Reproduce word for word the lines of the records starting at the line that contains "محصولات این برند نداشته" and ending at the line that contains "کارایی بالا، توانسته", including both of those lines.
*** Opening of STORED DATA ***
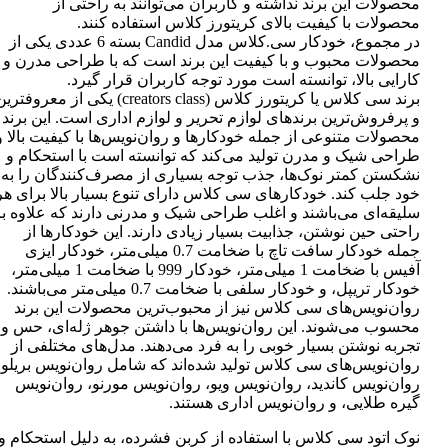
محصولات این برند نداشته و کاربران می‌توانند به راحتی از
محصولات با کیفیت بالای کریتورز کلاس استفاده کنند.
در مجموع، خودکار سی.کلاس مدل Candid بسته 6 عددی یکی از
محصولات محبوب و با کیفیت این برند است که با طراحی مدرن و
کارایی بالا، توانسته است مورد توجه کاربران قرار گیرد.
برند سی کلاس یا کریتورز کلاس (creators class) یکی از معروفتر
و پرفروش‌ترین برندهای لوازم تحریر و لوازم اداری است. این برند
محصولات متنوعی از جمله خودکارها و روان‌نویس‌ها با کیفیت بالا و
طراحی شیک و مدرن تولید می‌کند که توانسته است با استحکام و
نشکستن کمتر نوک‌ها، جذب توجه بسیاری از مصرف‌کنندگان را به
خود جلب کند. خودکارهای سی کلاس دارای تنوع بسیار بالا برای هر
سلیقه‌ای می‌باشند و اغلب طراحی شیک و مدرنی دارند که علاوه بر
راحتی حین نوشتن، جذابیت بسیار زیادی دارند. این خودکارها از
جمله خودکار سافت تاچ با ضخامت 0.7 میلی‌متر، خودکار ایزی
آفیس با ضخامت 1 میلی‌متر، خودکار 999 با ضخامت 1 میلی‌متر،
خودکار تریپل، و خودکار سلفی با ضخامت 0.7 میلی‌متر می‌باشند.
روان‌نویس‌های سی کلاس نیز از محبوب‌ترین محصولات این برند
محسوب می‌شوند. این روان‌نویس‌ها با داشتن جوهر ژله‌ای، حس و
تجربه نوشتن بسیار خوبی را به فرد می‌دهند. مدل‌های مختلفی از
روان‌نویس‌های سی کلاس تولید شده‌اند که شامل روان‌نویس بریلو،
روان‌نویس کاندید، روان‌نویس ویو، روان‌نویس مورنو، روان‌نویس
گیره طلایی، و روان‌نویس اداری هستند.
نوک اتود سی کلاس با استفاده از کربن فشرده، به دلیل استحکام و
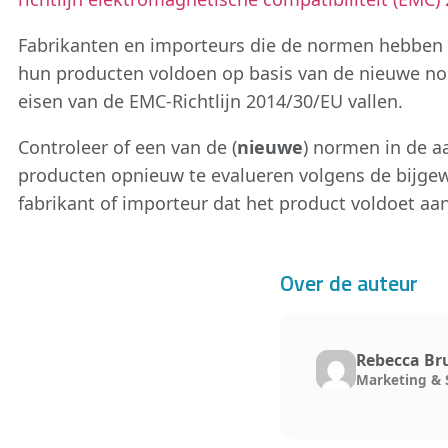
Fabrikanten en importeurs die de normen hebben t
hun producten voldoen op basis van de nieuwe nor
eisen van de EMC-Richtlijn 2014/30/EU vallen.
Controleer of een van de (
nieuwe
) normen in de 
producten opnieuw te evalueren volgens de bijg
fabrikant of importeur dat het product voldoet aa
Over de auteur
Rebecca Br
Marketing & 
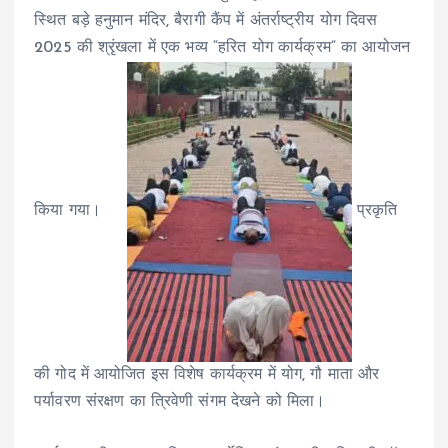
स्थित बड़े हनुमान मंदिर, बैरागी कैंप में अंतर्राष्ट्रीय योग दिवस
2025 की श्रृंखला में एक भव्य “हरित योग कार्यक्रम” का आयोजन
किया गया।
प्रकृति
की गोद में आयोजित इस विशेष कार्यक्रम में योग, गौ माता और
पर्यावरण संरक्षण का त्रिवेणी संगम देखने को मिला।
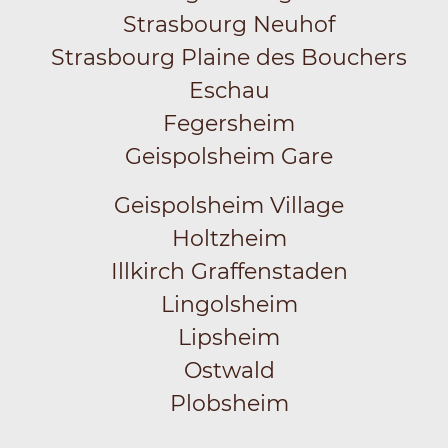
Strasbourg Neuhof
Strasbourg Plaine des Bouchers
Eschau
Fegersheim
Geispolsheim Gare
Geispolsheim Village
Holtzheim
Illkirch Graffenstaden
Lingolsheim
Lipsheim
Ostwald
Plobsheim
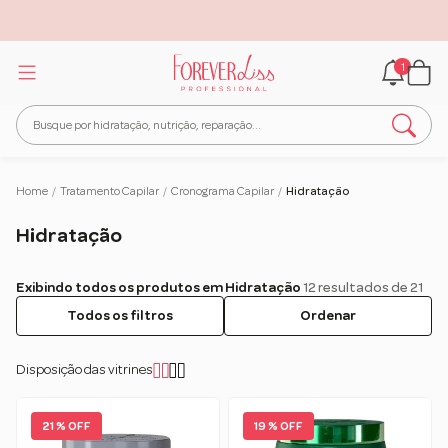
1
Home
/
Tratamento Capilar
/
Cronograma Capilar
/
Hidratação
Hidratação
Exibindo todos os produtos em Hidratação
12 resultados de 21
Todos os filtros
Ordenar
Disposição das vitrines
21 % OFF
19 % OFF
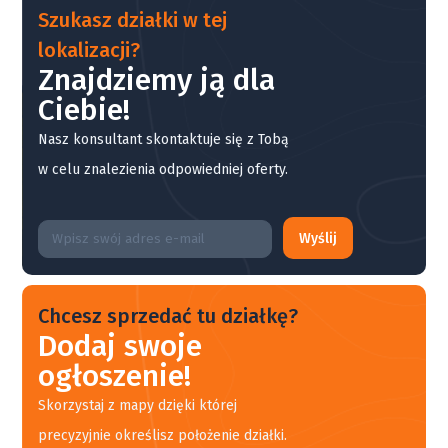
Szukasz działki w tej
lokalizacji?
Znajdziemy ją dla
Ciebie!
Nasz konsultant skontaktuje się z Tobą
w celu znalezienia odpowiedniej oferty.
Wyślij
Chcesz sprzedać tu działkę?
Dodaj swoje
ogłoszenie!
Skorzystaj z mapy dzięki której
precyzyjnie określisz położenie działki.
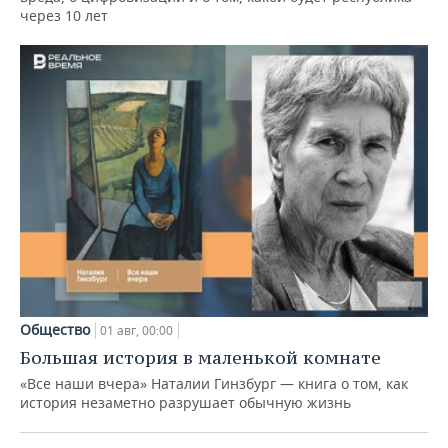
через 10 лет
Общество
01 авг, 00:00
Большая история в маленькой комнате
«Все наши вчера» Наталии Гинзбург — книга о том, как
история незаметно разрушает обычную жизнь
*** Close of STORED DATA ***
*** Opening of STORED DATA ***
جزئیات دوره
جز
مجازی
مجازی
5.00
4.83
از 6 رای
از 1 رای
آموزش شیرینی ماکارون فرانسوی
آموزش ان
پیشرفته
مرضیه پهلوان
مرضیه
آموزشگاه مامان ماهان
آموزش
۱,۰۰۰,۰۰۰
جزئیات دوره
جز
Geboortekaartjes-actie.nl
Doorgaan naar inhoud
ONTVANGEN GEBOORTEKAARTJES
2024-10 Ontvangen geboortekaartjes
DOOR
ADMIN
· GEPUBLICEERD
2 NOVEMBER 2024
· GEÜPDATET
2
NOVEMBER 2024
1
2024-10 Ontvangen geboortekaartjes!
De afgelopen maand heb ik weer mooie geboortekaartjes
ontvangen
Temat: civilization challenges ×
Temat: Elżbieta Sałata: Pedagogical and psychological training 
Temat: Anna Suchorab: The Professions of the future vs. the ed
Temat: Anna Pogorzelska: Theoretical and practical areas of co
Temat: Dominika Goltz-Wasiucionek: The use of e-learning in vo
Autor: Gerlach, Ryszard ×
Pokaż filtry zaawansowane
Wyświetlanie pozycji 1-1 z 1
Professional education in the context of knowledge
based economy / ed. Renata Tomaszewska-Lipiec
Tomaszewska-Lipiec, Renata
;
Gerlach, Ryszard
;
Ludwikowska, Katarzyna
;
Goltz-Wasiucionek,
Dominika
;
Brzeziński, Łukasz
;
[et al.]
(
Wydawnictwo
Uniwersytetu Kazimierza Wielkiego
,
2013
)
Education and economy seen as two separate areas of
*** Close of STORED DATA ***
## [RESULT FOR THIS TASK]
محصولات این برند نداشته و کاربران می‌توانند به راحتی از
محصولات با کیفیت بالای کریتورز کلاس استفاده کنند.
در مجموع، خودکار سی.کلاس مدل Candid بسته 6 عددی یکی از
محصولات محبوب و با کیفیت این برند است که با طراحی مدرن و
کارایی بالا، توانسته است مورد توجه کاربران قرار گیرد.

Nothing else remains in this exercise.